WORK INSTRUCTION>
Retype, word for word, each line between the lines holding "External Marks, SCSA3016: 42 -> 40" and "Internal Marks, SMTA1402: 41 -> 45", inclusive, and leave the rest of the data alone.

RECORDS TO USE>
--- START ---

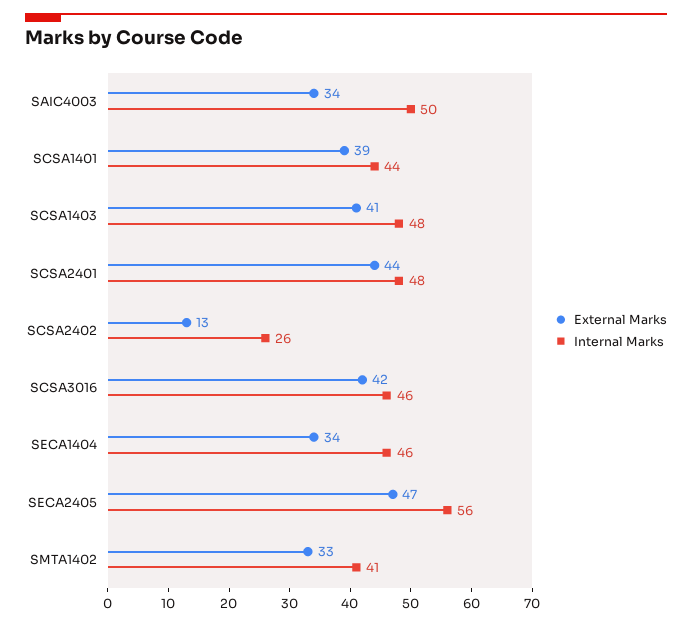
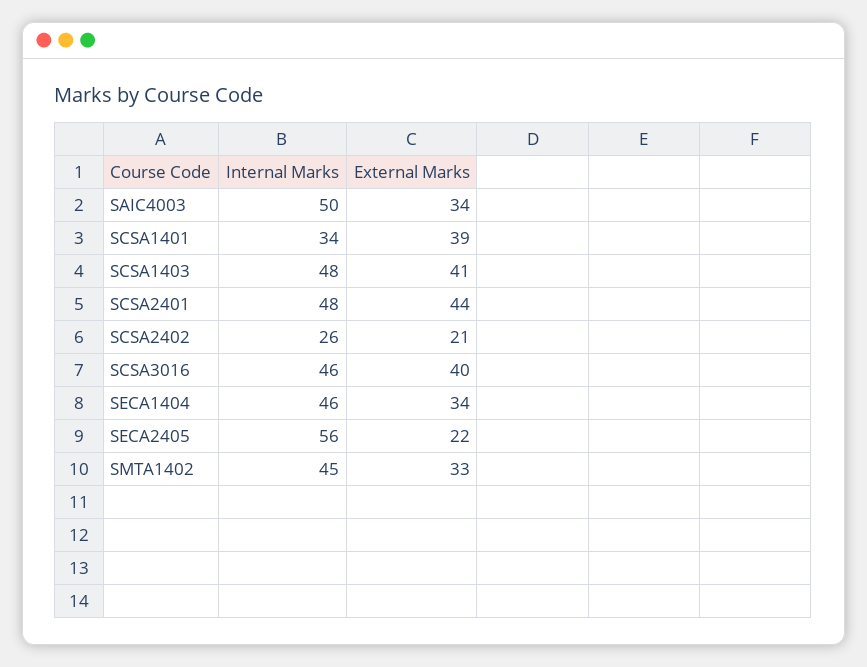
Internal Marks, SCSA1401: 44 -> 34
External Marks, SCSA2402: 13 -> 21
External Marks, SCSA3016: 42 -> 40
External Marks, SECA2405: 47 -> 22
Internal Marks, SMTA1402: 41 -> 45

--- END ---
--- START ---

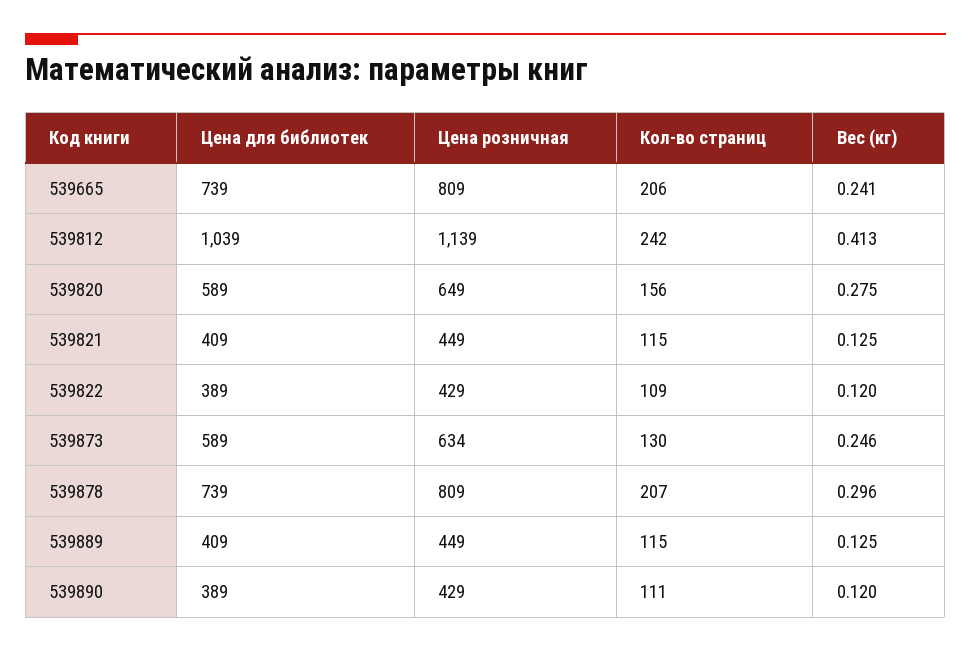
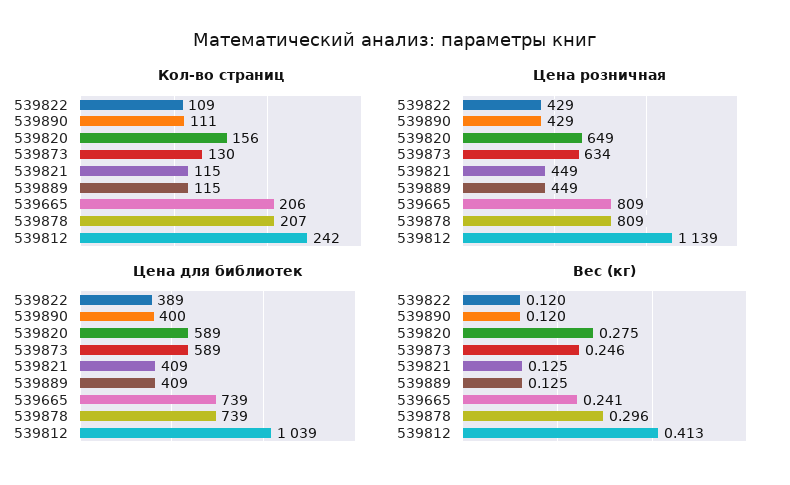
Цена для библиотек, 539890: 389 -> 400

--- END ---
--- START ---

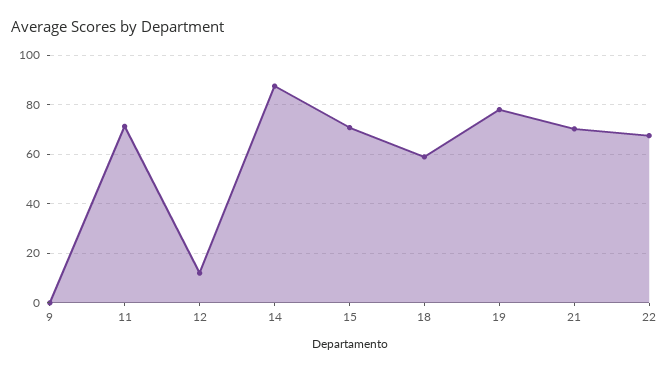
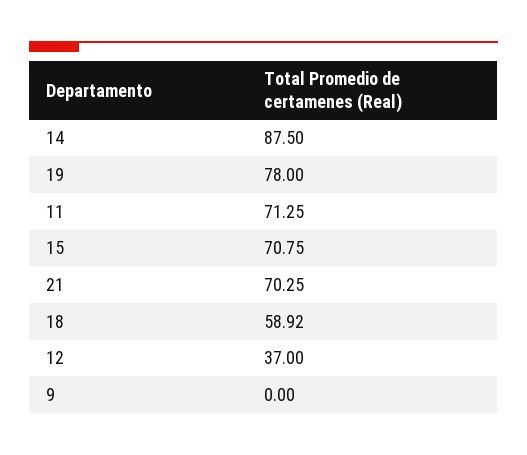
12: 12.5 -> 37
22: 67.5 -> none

--- END ---

TASK OUTPUT>
External Marks, SCSA3016: 42 -> 40
External Marks, SECA2405: 47 -> 22
Internal Marks, SMTA1402: 41 -> 45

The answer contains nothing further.